Billboard 200 Chart Moves: Kendrick Lamar's 'Pimp' Passes a Half-Million in Sales

Courtesy of Comedy Central
Kendrick Lamar debuts an untitled song on "The Colbert Report" on Dec. 17, 2014.

It’s the seventh album to sell 500,000 in 2015 — up from just three at the same time a year ago.

On the latest Billboard 200 chart (dated April 25), the Furious 7 soundtrack sped its way to No. 1, becoming the fourth soundtrack to top the list in the past 12 months. The multi-artist album, led by Wiz Khalifa’s No. 1 Billboard Hot 100 hit “See You Again,” shifted 111,000 equivalent album units in the week ending April 12, according to Nielsen Music.

'Furious 7' First Soundtrack in a Decade to Rule Album & Singles Chart

The Billboard 200 chart ranks the week’s most popular albums based on their overall consumption. That overall unit figure combines pure album sales, track equivalent albums (TEA) and streaming equivalent albums (SEA).

Let’s take a closer look at some of the action on the chart:

Taylor Swift, 1989 - No. 5 — As the set's total sales rise to 4.678 million sold through the week ending April 12, it also becomes the first album to sell a million copies in 2015. It sold another 27,000 copies in the most recent tracking frame, bringing its 2015 sum to 1.015 million. (More on Swift in just a moment…)

Kendrick Lamar, To Pimp a Butterfly - No. 7 — The album surpasses 500,000 in cumulative sales, as the set sells another 29,000 copies in the week (upping its total to 513,000). That makes it the seventh album to sell a half-million copies in 2015, and gives the music industry the fastest accumulation of half-million sellers since 2010. That year, through the week ending April 11, there were eight titles to sell 500,000 copies. (2010 finished with 48 half-million sellers.)

A year ago at this point, just three albums had sold more than 500,000 through the week ending April 13: the Frozen soundtrack, Beyonce’s self-titled album and Eric Church’s The Outsiders. The year saw a total of 31 albums sell 500,000.

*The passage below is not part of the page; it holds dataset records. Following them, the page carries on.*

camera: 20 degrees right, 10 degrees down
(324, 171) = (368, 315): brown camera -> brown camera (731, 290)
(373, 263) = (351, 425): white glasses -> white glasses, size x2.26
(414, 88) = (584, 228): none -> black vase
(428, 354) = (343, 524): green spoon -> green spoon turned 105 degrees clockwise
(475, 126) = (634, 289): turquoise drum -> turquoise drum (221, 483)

So far in 2015, we’ve seen half-million sellers from Taylor Swift’s 1989 (the year’s biggest selling album with 1.015 million copies), Drake’s If You’re Reading This It’s Too Late, Sam Smith’s In the Lonely Hour, the Fifty Shades of Grey soundtrack, Ed Sheeran’s X, Meghan Trainor’s Title and Lamar’s To Pimp a Butterfly.

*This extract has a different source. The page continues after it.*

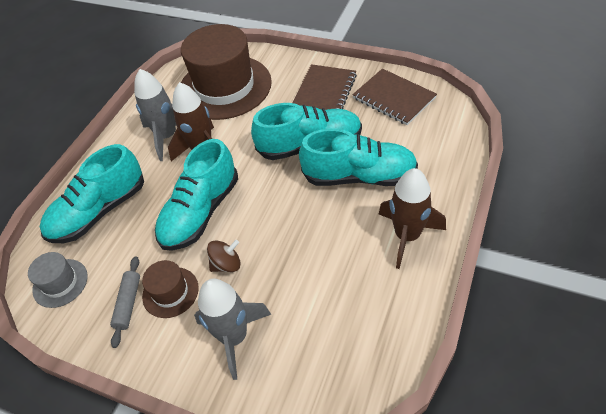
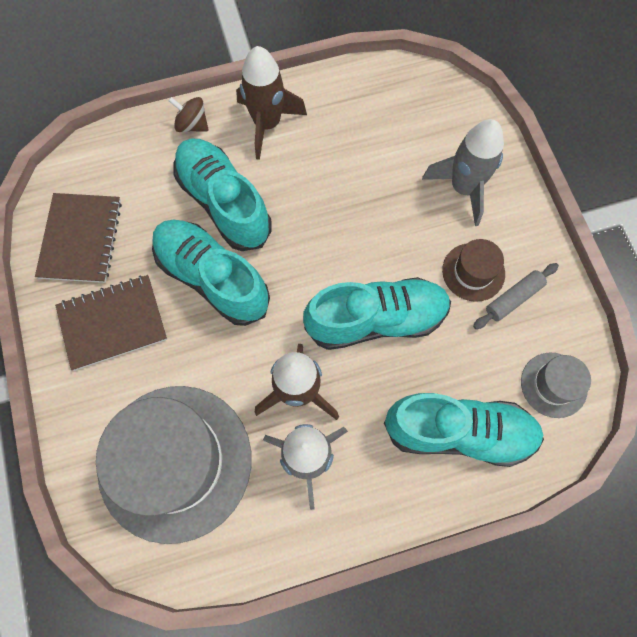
camera: 135 degrees left, 20 degrees up
(225, 87) = (175, 462): brown hat -> grey hat
(226, 264) = (409, 247): brown spinning top -> brown spinning top (192, 125)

Wale, The Album About Nothing – No. 11 — The rapper’s album slides from No. 1 to No. 11 in its second week on the chart. It’s the 13th album this decade to fall from No. 1 straight out of the top 10. It last happened on the March 28-dated chart, when Kelly Clarkson’s Piece By Piece descended 1-12 in its second week.

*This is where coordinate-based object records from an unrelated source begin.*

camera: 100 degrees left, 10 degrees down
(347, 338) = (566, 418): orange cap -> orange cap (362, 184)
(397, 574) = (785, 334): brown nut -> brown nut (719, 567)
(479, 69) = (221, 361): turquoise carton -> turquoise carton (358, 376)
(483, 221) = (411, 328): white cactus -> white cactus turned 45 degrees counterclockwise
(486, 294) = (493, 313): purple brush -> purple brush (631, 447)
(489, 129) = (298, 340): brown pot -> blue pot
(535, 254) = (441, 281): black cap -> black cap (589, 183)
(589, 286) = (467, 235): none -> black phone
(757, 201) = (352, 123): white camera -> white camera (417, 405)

Brian Wilson, No Pier Pressure – No. 28 — The legendary Beach Boys member returns with his new solo album, No Pier Pressure, which debuts at No. 28 with 18,000 units. (Traditional album sales comprise just over 17,000 units of that total.) The two-time Grammy Award-winner last visited the chart with 2011’s In the Key Of Disney, which peaked at No. 83.

Lee Brice, I Don’t Dance – No. 52 — Thanks to a temporary price discount in the Google Play store, where the album was marked down to $2.99, the set roars with a 179 percent weekly sales gain to 7,000 copies sold. Unsurprisingly, 5,000 of that figure were downloads, as the set’s digital sales grew by 985 percent. The sales burst helps I Don’t Dance’s overall equivalent album unit total as well, as it rises by 73 percent to 10,000. The album thus zooms from No. 116 to No. 52 – its highest rank since it was No. 51 on the list dated Oct. 25, 2014. On Top Country Albums, the effort climbs 21-7.

Cassandra Wilson, Coming Forth By Day - No. 179 — The vocalist earns her fifth No. 1 on the Traditional Jazz Albums chart, as Coming Forth By Day arrives atop the list with 4,000 sold. That sum is Wilson’s best sales week in nine years, since Thunderbird launched with 6,000 copies sold in the week ending April 9, 2006.

The new album also starts at No. 179 on the Billboard 200, with 4,000 overall units earned for the week (essentially all from pure album sales).